Seluruh peserta yang dinyatakan lolos diwajibkan melakukan daftar ulang pada 1 hingga 4 Juli 2026. Pada periode yang sama juga dibuka layanan pengaduan SPMB bagi masyarakat.
Kepala SMP Negeri 2 Cicurug, N. Emalia, mengatakan antusiasme masyarakat pada tahap awal pendaftaran cukup tinggi. Berdasarkan rekapitulasi sementara per 16 Juni 2026, jumlah pendaftar Jalur Afirmasi mencapai 98 orang, Jalur Mutasi 5 orang, Prestasi Nilai Rapor 73 orang, dan Prestasi Kejuaraan sebanyak 48 orang.
Dengan hormat: Dilarang melakukan penyalinan (copy-paste), tindakan plagiarisme, atau penggunaan sebagian maupun seluruh isi artikel tanpa izin resmi dari Redaksi MediaAksara
Menurutnya, jumlah pendaftar Jalur Afirmasi bahkan telah melampaui kuota yang tersedia. Dari total kuota sekolah, Jalur Afirmasi hanya dialokasikan sebesar 20 persen atau sekitar 68 kursi, sementara jumlah pendaftar telah mencapai 98 calon murid.
“Jalur Afirmasi sudah melebihi kuota yang tersedia. Sedangkan untuk Jalur Domisili akan dibuka pada tahap kedua dengan alokasi kuota sebesar 50 persen,” ujarnya, Rabu (17/6/2026).
N. Emalia menegaskan pihak sekolah bersama panitia berkomitmen menjalankan seluruh proses SPMB secara transparan, objektif, dan sesuai ketentuan yang berlaku. Hal tersebut dilakukan untuk memastikan hak pendidikan setiap anak dapat terpenuhi secara adil tanpa ada diskriminasi.

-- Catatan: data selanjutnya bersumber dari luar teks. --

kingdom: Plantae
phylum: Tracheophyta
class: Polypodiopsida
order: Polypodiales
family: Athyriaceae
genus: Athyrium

Ia juga memastikan apabila ditemukan kendala selama proses penerimaan, sekolah bersama panitia dan komite akan berupaya menyelesaikannya secara amanah serta profesional sesuai arahan Dinas Pendidikan.
Selain itu, pihak sekolah mengimbau seluruh panitia bersama masyarakat untuk saling menjaga integritas dan tidak terlibat praktik percaloan maupun pungutan liar selama proses penerimaan peserta didik baru.
“Kami mengajak seluruh pihak untuk bersama-sama menghindari praktik pungli dan calo yang dapat merugikan semua pihak. Jangan sampai ada yang terjerat persoalan hukum maupun norma sosial akibat tindakan tersebut,”tegasnya.